- Decades:: 2000s; 2010s; 2020s;
- See also:: History of Tunisia; List of years in Tunisia;

= 2022 in Tunisia =

Events in the year 2022 in Tunisia.

==Incumbents==
- President: Kais Saied
- Prime Minister: Hichem Mechichi, Najla Bouden
- President of the Assembly of the Representatives by the People: Rached Ghannouchi
- Government: Mechichi Cabinet, Bouden Cabinet

==Events==
Ongoing — COVID-19 pandemic in Tunisia
- 14 January - Authorities ban public gatherings on the 11th anniversary of the Arab Spring; police use water cannons to disperse protesters in Tunis.
- 12 February - President Saied dissolves the High Judicial Council, undermining judicial independence; judges begin a four-week strike in response.
- 2 March - Lawyer and former government minister Abderezzak Kilani is jailed and tried by a military court for “disturbing public order” and insulting public officials.
- 21 April - President Saied issues a decree restructuring the independent electoral commission, giving himself influence over all member appointments.
- 1 June - A presidential decree allows Kais Saied to summarily dismiss magistrates; 57 judges are then sacked for alleged corruption.
- 25 July - Tunisia votes in the 2022 Tunisian constitutional referendum proposed by President Saied, which will increase his powers.
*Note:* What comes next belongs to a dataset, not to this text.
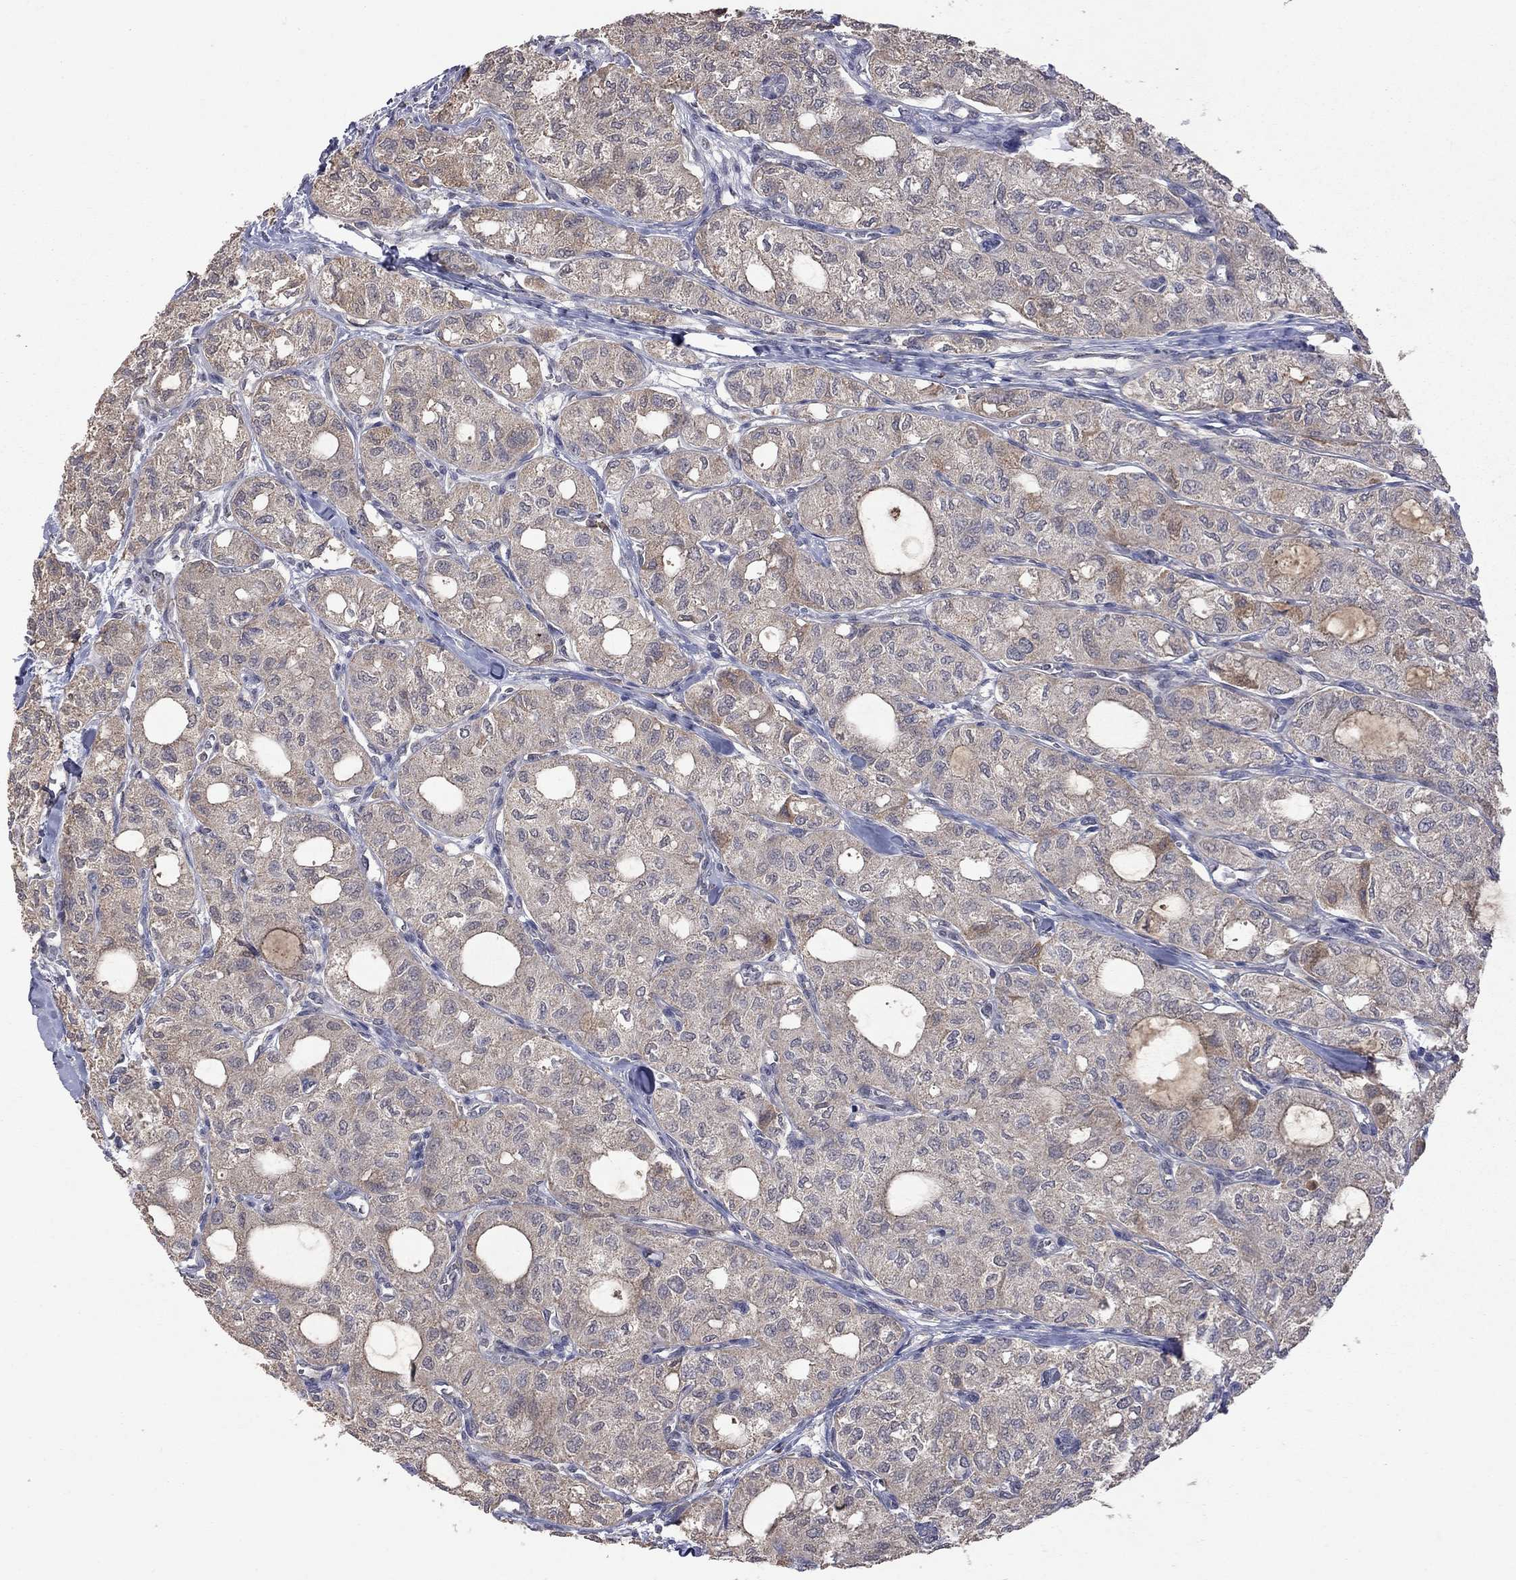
{"staining": {"intensity": "weak", "quantity": ">75%", "location": "cytoplasmic/membranous"}, "tissue": "thyroid cancer", "cell_type": "Tumor cells", "image_type": "cancer", "snomed": [{"axis": "morphology", "description": "Follicular adenoma carcinoma, NOS"}, {"axis": "topography", "description": "Thyroid gland"}], "caption": "The histopathology image shows a brown stain indicating the presence of a protein in the cytoplasmic/membranous of tumor cells in follicular adenoma carcinoma (thyroid).", "gene": "HTR6", "patient": {"sex": "male", "age": 75}}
The vote follows his suspension of parliament and dismissal of the government, prompting widespread protests and concerns over democratic backsliding.
- 15 September - A presidential decree amends the electoral law, reducing assembly seats from 217 to 161 and removing gender parity requirements.
- 16 September - President Saied issues a decree criminalizing the production or dissemination of “false news,” punishable by up to 10 years in prison.
- 15 October - Thousands pour onto the streets and demand President Kais Saied to resign.
- 17 December - 2022 Tunisian parliamentary election.

==Sports==

- 2022 Tunis Open

==Deaths==

- 19 December - Jamilia Ksiksi, 54, politician, MP (2014–2021), traffic collision.